▶ [MATERIAL]
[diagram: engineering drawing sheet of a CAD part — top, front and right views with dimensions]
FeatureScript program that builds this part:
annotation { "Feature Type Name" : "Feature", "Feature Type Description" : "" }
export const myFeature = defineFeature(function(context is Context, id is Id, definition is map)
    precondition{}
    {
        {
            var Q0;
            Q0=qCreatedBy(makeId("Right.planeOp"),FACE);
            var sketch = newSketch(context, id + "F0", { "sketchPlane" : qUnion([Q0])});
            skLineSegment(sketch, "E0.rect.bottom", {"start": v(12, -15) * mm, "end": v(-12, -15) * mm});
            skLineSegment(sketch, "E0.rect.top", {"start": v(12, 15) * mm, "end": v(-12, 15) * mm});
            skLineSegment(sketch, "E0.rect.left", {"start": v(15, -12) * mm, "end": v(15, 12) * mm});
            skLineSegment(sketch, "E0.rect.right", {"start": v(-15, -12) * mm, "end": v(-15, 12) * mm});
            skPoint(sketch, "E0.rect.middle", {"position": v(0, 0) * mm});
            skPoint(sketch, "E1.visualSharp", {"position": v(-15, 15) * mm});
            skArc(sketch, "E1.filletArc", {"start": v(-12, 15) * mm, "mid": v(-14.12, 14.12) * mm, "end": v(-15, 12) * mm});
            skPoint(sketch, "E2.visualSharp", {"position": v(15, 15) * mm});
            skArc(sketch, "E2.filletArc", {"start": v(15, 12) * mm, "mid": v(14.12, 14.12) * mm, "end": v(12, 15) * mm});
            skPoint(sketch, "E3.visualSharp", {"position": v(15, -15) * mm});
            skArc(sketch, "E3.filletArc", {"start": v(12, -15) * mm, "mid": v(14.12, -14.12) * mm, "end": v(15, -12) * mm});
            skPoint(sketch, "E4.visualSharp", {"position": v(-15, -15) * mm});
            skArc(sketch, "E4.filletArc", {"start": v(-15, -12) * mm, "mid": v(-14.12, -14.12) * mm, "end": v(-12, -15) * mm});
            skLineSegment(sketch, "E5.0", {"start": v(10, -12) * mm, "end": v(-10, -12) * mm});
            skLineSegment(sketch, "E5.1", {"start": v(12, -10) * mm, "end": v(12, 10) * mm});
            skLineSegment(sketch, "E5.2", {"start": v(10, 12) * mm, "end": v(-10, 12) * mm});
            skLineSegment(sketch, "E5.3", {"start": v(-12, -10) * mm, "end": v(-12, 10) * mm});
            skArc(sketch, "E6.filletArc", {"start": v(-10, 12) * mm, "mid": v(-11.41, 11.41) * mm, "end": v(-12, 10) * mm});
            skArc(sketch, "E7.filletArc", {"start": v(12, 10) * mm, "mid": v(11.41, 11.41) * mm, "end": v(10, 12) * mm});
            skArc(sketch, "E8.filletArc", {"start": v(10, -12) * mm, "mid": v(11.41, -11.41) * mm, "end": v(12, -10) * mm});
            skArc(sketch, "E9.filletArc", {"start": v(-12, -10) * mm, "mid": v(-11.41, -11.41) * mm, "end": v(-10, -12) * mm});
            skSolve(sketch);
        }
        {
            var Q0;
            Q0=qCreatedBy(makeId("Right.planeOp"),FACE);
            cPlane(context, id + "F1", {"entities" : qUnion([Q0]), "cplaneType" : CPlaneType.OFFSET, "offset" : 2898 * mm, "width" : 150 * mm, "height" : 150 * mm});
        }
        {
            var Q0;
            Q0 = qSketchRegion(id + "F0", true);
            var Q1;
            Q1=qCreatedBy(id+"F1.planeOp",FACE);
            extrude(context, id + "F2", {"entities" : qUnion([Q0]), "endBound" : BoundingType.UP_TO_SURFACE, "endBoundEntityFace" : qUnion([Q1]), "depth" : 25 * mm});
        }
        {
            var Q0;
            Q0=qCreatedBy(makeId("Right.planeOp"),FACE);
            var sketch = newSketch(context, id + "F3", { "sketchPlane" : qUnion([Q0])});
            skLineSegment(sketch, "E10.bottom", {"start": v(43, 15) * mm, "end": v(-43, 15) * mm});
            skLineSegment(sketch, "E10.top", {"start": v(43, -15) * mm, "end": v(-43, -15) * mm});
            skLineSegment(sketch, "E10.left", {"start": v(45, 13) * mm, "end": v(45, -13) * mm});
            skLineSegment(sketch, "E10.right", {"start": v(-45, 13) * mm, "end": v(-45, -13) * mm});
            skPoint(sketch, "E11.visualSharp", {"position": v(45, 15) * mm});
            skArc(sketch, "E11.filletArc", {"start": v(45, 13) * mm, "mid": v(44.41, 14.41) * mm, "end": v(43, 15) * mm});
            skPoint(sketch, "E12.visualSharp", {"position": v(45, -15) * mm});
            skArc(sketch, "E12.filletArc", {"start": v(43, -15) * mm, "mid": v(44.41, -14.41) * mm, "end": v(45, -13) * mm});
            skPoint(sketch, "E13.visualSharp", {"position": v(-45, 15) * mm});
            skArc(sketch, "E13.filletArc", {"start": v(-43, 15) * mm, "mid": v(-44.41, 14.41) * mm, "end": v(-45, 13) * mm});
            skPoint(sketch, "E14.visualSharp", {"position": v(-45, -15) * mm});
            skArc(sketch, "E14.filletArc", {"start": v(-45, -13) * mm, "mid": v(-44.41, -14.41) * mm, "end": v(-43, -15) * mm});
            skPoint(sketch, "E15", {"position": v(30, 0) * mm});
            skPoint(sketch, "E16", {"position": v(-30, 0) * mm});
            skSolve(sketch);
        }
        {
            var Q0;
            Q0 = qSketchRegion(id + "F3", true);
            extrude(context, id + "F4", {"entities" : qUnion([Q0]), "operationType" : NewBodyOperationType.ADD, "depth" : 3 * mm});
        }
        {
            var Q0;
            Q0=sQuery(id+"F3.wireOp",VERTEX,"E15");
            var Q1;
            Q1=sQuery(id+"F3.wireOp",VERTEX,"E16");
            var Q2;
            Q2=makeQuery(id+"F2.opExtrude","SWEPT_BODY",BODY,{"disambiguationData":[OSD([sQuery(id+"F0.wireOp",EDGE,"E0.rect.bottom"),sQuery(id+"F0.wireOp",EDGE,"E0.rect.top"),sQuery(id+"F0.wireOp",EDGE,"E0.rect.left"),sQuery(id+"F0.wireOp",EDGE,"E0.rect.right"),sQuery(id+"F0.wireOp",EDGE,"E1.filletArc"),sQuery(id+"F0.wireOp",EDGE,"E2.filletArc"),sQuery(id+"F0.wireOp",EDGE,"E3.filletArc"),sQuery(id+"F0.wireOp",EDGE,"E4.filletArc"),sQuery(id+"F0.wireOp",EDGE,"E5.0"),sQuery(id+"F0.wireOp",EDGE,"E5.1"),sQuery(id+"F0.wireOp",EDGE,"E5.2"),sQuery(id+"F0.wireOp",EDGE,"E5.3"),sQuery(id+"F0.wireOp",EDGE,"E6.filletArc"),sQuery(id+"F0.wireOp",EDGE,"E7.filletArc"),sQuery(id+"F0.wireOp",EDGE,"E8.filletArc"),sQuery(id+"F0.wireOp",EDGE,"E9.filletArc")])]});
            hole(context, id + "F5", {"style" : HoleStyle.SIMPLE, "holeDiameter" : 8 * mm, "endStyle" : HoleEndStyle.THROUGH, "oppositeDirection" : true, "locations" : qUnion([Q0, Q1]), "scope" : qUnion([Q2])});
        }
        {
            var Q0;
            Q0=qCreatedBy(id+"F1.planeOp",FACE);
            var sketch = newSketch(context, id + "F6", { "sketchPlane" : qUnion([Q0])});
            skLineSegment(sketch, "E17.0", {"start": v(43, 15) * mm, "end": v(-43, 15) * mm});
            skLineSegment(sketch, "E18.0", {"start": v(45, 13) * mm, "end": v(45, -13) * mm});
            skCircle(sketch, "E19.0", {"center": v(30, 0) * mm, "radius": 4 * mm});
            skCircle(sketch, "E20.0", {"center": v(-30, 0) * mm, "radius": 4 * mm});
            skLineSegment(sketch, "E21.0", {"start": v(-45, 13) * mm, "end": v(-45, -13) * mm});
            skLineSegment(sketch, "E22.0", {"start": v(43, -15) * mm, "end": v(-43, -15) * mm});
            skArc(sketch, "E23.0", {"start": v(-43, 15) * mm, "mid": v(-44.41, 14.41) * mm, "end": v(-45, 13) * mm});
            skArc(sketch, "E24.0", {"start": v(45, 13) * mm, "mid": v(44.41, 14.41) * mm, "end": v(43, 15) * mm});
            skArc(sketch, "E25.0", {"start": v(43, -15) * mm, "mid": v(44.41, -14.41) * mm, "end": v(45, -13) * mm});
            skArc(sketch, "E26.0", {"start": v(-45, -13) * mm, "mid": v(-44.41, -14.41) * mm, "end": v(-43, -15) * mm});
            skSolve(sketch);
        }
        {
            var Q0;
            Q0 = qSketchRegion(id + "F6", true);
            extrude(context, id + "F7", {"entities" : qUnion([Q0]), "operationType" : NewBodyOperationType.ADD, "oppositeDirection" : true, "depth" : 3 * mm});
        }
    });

▶ [STATED EXERCISE] Copy every line in the entries above that contains the string "NewBodyOperationType".

▶ [REPLY]
            extrude(context, id + "F4", {"entities" : qUnion([Q0]), "operationType" : NewBodyOperationType.ADD, "depth" : 3 * mm});
            extrude(context, id + "F7", {"entities" : qUnion([Q0]), "operationType" : NewBodyOperationType.ADD, "oppositeDirection" : true, "depth" : 3 * mm});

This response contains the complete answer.